Publishers are putting renewed effort into Google search, and with it, SEO tricks.
Variations on the “What time does the Super Bowl start” trick of answering a question people are searching for might be passé. But other tactics are taking their place. Tactics like stuffing headlines with keywords and passing off old stories as new may have lost favor with Google. But that leaves publishers to try to figure out what Google wants today and optimize to those preferences. They’re also keen to land the coveted spots in its carousel that sits at the top of Google’s mobile search results, a feature it introduced with Accelerated Mobile Pages.
One popular tactic among publishers is social swaps. It’s widely accepted that Google considers a post to have more authority if other sites link to it. Health and lifestyle publisher Rodale, whose titles include Men’s Health and Runner’s World, has begun putting links in its stories to other like-minded sites as part of a larger SEO push. “If we’re slow in search, we’ll link to a PureWow and they’ll do the same for us,” said Beth Buehler, Rodale COO.
Google has also driven publishers like Rodale to migrate their sites to the https protocol since the search engine said it would prioritize https sites, which are supposed to protect consumers’ privacy. It’s already paid off, according to Buehler: In the January-April period, Rodale’s search traffic increased 32 percent over the year-earlier period. Many publishers also have stripped down their pages to be compliant with Accelerated Mobile Pages, Google’s effort to speed up the mobile web.
“People are still gaming the system,” said Kelly Maloni, head of product at New York magazine.

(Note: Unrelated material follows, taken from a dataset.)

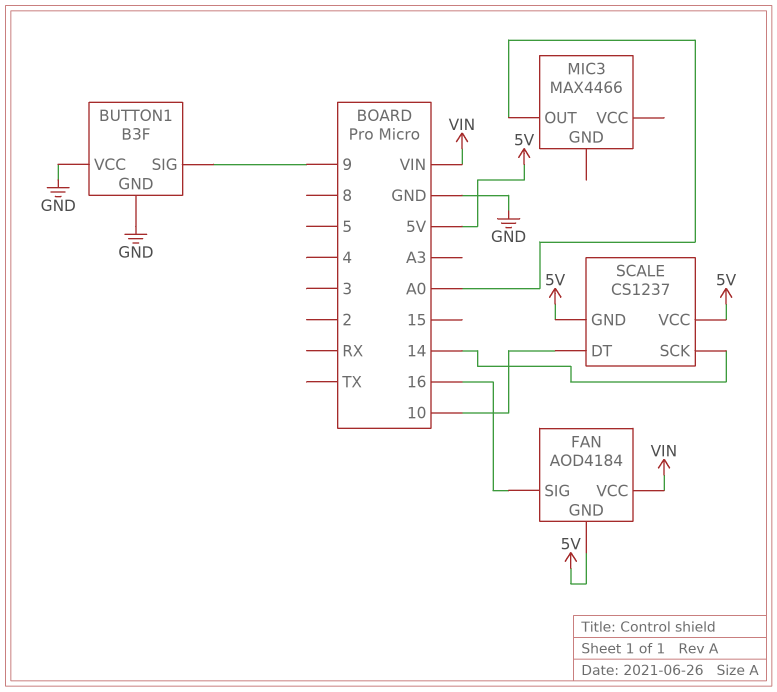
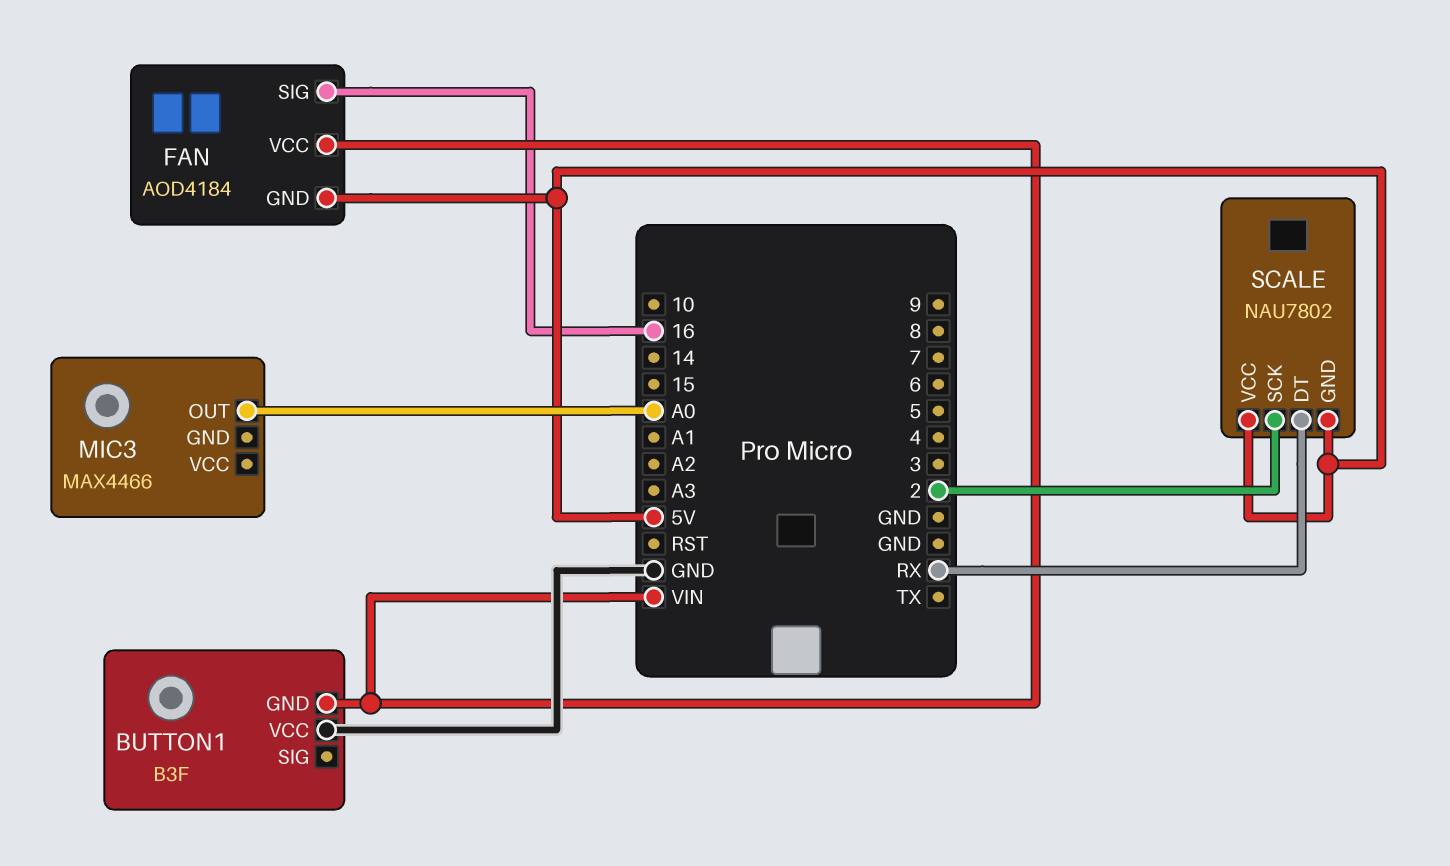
BUTTON1 pin GND: GND -> VIN
BUTTON1 pin SIG: 9 -> none
SCALE: CS1237 -> NAU7802
SCALE pin DT: 10 -> RX
SCALE pin SCK: 14 -> 2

Behind all this is the reality that it’s getting harder for publishers to get people to come back to their sites. Platforms are less reliable sources of traffic. Facebook and Apple News are encouraging publishers to post their articles so they’re read directly in those closed platforms rather than on the publishers’ sites. Google is displaying more information inside Google itself.
“They’re trying to make their platforms stickier, so there’s less of a reason for people to go to your site,” said Eric Gillin, a digital gm at Condé Nast. “It’s just harder out there.”
Time spent is another area publishers are paying attention to. In the past, New York magazine might have chopped a big article into multiple pieces so it would have more stories to drive traffic to. No more. The current thinking is that Google will reward stories that get more time spent with them. “Now we’re saying, a longer piece can do better,” Maloni said. This is a common tactic in the SEO-driven food category, where it’s taken the form of longer recipe posts, Gillin said. “If before they had 12 recipes, you’ll see them do 25,” he said.
Publishers of news and evergreen content both see big opportunities to gain from search. Google’s algorithm may be as mysterious as ever, but publishers feel like they more control than they do with Facebook because they can see how their strategy is working in real-time.
The Guardian US gets 31 percent of its traffic from search, more than twice the percent it gets from social, and accordingly, it spends more time on search. Its two-person SEO team puts almost everything it publishes through an SEO check (on average 40 stories a day), and gets heavily involved in big or ongoing stories, tweaking, or “rolling,” the headline.
“That can keep us in strong positioning in search, particularly in that organic carousel,” said Ross Maghielse, audience engagement editor at The Guardian US.
For evergreen content, publishers troll for higher search results by removing dates from their urls (or, controversially, on their stories, as if to suggest the content is new). New York magazine created dateless urls in its CMS that it uses for certain articles like its popular annual Best of New York feature, but it does maintain dates on the articles themselves.
Still, if publishers think they have more visibility into what’s working in search, that doesn’t necessarily mean search is easier to game. The publishing landscape isn’t what it used to be when The Huffington Post honed the Super Bowl trick. Other publishers have caught up. And publishers just aren’t chasing scale at all costs as much anymore, so ploys that just get fly-by traffic no longer align with publishers’ business goals.
“The Huffington Post can’t just dominate search the way they used to, which makes it a more competitive landscape,” Maghielse said.
And Google is getting stricter anyway. “They’ve shown they’re not going to put up with the gaming, so there’s no sense in trying to keep up with it,” Buehler said. “So if you’re smart, it’s not a great use of energy to try to game it.”